Achim Russer

 

Ohnmacht und Selbstüberbietung

 

Ein französischer Beitrag zur Entwicklung der europäischen Einheit?

 

 

 

Ein Präsident steht für sein Land. Jedenfalls in Frankreichs zentralistisch-präsidentialer Politik-Konstruktion. Wenn Sarkozy inzwischen bei der französischen Bevölkerung einen Tiefpunkt an Zustimmung erreicht hat, kann darin zugleich eine wesentliche Ursache für den derzeitigen politischen Niedergang des Landes gesehen werden. Unser Autor wirft die Hauptprobleme dieser Politik auf, mit der Frankreich freilich nicht allein in der EU dasteht ? ob soziale Reformen oder Minderheitenhetze.

 

Wenn Joschka Fischer mit seiner (in Kommune 4/10 vertretenen) Auffassung Recht haben sollte, nur ein Wiedererstarken der deutsch-französischen Zusammenarbeit könne der Europäischen Union auf die Beine helfen, dann hat sie vorderhand schlechte Karten.

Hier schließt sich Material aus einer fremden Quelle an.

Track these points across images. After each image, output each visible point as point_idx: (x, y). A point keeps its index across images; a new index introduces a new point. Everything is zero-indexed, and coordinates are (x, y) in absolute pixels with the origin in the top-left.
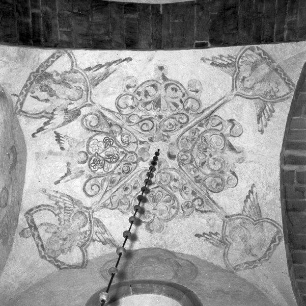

Denn selbst wenn die deutsche Europapolitik sich weniger deprimierend ausnehmen würde als gegenwärtig: In der Gestalt des französischen Präsidenten verfügt sieüber einen Partner, für den einstweilen ganz andere Dinge Vorrang haben. Mit gerade noch 26 Prozent Zustimmung bei der Bevölkerung hat er im Sommer einen Tiefpunkt erreicht, wie ihn noch kein anderer Präsident der 5. Republik verbuchen musste; daran konnten auch seine jüngsten populistischen Eskapaden nicht viel ändern. Und in anderthalb Jahren will er wiedergewählt werden.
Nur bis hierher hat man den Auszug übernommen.